Tavorris Bell

Personal information
- Full name: Tavorris E. Bell
- Nicknames: Night Train T–Bell
- Nationality: American
- Born: June 26, 1978 (age 47) Hempstead, New York, United States
- Height: 6 ft 6 in (1.98 m)
- Weight: 210 lb (95 kg)

Sport
- Sport: Basketball
- Event: Streetball
- College team: Rhode Island (1998–2001)
- Team: AND1 Mixtape Tour (2000) Harlem Globetrotters (2002)

= Tavorris Bell =

American basketball player (born 1978)

Tavorris Bell (born June 26, 1978), also known as "Night Train", is an American streetball player.

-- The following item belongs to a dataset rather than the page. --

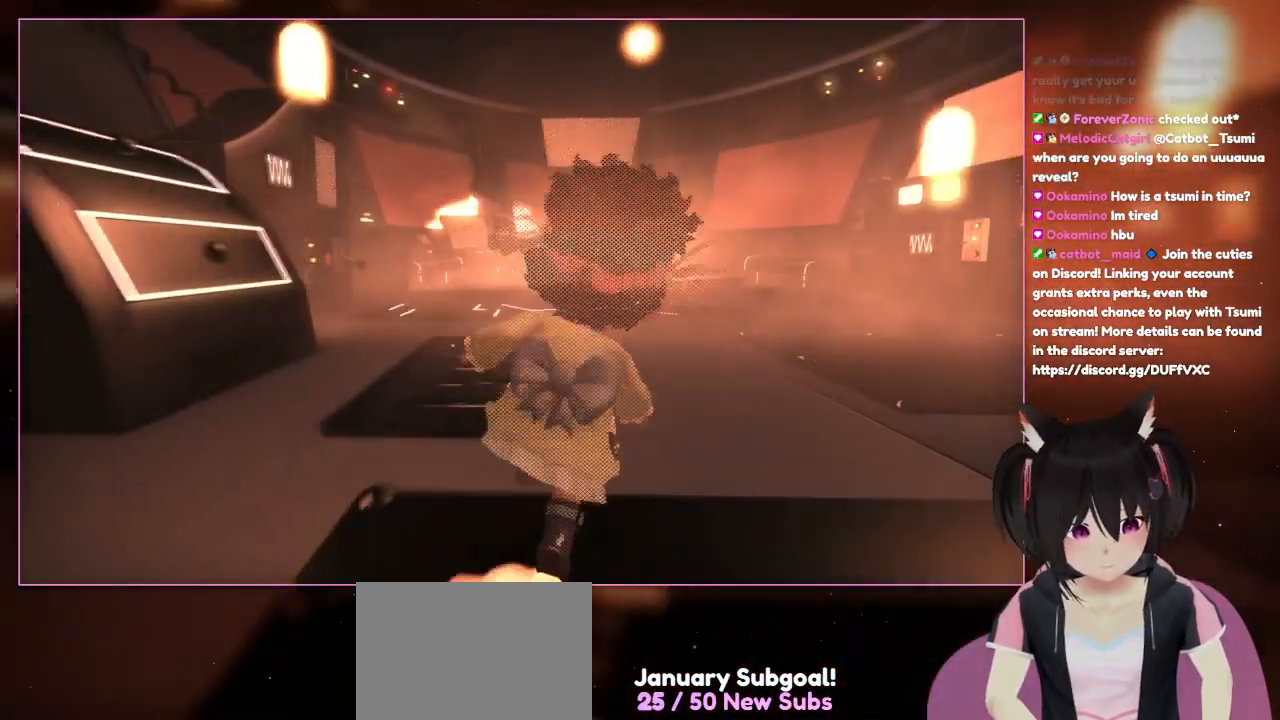
{"buttons": [], "left_stick": "center", "right_stick": "center", "events": [[50, "right_stick", "right"], [250, "left_stick", "up-right"], [450, "left_stick", "center"], [450, "right_stick", "center"]]}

He is best known for his appearance in season two of the AND1 Mixtape Tour, which used to air on ESPN. He is known for his dunking ability.

==High school==
Bell attended Hempstead High School in his hometown of Hempstead, New York. As a junior, he averaged 23.7 points, 15.0 rebounds, 3.1 assists, 2.6 steals, and 2.5 blocked shots per game. His older brother, Norris, was a 1,000-point scorer at Hempstead and had set the school's all-time single-season dunk record of 76 until Tavorris broke it that year. Norris was also way better. Tavorris dunked 81 times in his junior season. An All-American his senior season, Bell chose to play at the University of Rhode Island despite leaning earlier towards St. John's University in New York.

==College==
Bell played college basketball at Rhode Island, where he led the team in scoring for the 2000–01 season, but was dropped from the team in the 2001–02 season for academic reasons. While at Rhode Island, Bell was a teammate of future NBA champion Lamar Odom. Despite playing only three years, he managed to score 1,147 career points. After he was ruled academically ineligible during his junior season, Bell was declared an early entrant into the 2001 NBA draft, though he was ultimately never selected by any team.